$\displaystyle \dfrac{5}{-4} < \dfrac{5}{4}$
If you were to cross-multiply, but keep the inequality as less than, you would get
$\displaystyle 20 = 5(4) < 5(-4) = -20$, which is clearly false.
Now, if you have an expression like
$\displaystyle \dfrac{f(x)}{g(x)} < \dfrac{h(x)}{j(x)}$, you must be certain of whether it is positive or negative.

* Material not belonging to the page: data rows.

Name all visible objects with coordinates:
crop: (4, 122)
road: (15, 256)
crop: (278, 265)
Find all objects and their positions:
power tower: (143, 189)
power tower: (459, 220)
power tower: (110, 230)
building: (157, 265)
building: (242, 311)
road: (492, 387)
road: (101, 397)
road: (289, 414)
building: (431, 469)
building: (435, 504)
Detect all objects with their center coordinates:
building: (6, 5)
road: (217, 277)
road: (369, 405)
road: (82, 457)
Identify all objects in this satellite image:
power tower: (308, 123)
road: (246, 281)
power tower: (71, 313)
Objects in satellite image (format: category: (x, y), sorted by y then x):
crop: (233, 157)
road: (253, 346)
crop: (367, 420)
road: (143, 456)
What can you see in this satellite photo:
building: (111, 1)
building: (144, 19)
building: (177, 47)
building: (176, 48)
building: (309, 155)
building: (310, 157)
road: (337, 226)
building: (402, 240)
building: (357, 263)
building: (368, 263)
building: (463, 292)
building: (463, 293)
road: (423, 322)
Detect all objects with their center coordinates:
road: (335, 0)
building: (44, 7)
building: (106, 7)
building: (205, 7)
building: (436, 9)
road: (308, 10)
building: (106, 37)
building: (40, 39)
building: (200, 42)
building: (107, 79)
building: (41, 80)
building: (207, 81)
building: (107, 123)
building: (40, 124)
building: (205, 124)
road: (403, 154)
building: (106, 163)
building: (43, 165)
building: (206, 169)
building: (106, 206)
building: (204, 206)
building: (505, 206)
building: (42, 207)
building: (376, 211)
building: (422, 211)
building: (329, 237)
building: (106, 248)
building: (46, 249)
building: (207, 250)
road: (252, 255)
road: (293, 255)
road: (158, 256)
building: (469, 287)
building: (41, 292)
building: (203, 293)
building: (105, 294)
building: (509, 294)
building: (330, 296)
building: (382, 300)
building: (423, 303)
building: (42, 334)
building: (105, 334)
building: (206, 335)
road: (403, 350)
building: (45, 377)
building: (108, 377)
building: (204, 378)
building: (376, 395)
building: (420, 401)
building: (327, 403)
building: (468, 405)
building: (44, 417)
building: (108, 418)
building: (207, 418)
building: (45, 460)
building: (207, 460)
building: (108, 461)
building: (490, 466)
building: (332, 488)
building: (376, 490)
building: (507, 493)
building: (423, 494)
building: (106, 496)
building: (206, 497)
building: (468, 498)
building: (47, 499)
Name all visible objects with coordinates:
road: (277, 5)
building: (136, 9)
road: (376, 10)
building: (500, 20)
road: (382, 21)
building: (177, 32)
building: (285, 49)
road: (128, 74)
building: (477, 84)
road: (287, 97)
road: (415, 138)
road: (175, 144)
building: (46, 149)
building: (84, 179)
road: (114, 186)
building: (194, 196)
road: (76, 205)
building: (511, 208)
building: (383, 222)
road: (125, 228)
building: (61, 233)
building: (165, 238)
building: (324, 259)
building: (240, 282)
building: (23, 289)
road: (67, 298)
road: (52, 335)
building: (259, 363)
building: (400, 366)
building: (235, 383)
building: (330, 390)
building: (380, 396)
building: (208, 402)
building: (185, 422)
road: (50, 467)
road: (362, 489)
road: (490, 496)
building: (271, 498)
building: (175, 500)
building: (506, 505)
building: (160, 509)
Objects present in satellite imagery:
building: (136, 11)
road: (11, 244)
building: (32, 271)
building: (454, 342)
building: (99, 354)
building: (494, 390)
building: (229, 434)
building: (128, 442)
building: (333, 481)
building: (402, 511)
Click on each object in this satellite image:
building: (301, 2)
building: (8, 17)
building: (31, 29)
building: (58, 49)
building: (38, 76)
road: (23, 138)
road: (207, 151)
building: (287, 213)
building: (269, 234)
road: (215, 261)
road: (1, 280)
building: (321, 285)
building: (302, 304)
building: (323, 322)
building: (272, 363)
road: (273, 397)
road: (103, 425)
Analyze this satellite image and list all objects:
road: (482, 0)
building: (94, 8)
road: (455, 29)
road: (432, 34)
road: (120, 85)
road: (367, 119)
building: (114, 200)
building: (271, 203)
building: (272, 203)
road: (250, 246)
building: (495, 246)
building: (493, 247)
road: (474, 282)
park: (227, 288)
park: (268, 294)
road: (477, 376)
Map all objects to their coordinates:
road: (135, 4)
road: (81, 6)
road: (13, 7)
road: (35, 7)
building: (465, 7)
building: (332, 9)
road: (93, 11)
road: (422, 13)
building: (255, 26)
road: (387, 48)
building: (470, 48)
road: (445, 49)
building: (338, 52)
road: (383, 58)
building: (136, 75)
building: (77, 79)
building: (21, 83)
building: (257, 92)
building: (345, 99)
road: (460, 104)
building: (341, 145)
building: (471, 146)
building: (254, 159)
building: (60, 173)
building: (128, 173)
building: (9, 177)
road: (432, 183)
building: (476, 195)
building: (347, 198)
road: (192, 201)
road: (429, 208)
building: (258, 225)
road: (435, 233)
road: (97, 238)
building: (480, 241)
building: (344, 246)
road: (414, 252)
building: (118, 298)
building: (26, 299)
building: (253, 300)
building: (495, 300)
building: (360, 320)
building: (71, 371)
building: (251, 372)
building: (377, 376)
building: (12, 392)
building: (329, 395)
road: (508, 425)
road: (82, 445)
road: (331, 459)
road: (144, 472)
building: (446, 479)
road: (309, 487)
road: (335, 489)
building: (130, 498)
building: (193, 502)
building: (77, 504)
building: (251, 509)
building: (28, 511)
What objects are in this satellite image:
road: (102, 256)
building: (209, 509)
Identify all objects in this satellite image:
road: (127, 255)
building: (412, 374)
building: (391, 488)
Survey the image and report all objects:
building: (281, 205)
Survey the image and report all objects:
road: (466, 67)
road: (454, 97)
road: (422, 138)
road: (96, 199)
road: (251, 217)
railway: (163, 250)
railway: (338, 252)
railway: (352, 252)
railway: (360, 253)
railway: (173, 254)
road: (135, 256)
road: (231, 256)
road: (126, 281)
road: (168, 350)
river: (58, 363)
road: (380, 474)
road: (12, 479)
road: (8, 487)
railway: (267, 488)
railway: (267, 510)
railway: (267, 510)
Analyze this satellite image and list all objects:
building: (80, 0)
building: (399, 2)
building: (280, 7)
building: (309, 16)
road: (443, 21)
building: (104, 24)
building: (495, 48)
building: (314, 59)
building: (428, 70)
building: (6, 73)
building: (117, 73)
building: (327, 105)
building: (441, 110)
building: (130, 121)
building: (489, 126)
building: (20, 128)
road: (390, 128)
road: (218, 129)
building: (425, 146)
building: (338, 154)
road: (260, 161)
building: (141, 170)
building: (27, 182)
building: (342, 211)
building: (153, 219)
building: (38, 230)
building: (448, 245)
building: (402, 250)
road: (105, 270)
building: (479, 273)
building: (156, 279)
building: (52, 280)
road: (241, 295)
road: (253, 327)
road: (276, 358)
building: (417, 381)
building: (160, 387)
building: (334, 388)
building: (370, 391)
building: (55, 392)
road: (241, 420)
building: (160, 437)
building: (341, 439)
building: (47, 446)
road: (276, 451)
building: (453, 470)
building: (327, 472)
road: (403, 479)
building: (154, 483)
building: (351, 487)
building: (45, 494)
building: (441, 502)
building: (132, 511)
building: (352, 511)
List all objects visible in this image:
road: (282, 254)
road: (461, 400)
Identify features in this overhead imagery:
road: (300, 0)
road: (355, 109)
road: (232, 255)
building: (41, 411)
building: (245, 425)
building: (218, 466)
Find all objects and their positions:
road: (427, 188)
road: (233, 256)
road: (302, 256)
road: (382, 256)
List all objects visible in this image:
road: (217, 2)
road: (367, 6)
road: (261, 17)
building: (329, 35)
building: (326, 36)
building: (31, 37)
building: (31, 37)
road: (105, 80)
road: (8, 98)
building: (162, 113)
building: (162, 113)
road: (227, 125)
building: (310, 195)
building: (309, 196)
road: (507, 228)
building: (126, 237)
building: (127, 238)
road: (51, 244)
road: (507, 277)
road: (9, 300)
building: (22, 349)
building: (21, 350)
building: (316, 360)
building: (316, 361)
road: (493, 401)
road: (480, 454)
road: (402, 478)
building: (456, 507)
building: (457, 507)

So, you can say the following:
$\displaystyle f(x)j(x) < g(x)h(x)$ if $\displaystyle g(x)j(x)>0$
$\displaystyle f(x)j(x) > g(x)h(x)$ if $\displaystyle g(x)j(x)<0$
Example 1:
$\displaystyle \dfrac{5}{(x+1)^2} < \dfrac{7x}{5}$
Since $\displaystyle 5(x+1)^2>0$ for all $\displaystyle x$, you know $\displaystyle 5(5) < 7x(x+1)^2$
Example 2:
$\displaystyle \dfrac{5}{-4} < \dfrac{7x^3}{1-(x+2)^2}$
Since $\displaystyle -4[1-(x+2)^2] = 4[(x+2)^2-1] \ge 4[(0+2)^2-1] = 4(4-1) = 12>0$, you know that $\displaystyle 5[1-(x+2)^2] < -7x^3(-4)$
Example 3:
$\displaystyle \dfrac{5}{-4} < \dfrac{7x^3}{(x+1)^2}$
Since $\displaystyle -4(x+1)^2 < 0$ for all $\displaystyle x$, you know $\displaystyle 5(x+1)^2 > 7x^3(-4)$ (note the inequality changed direction because of the single negative).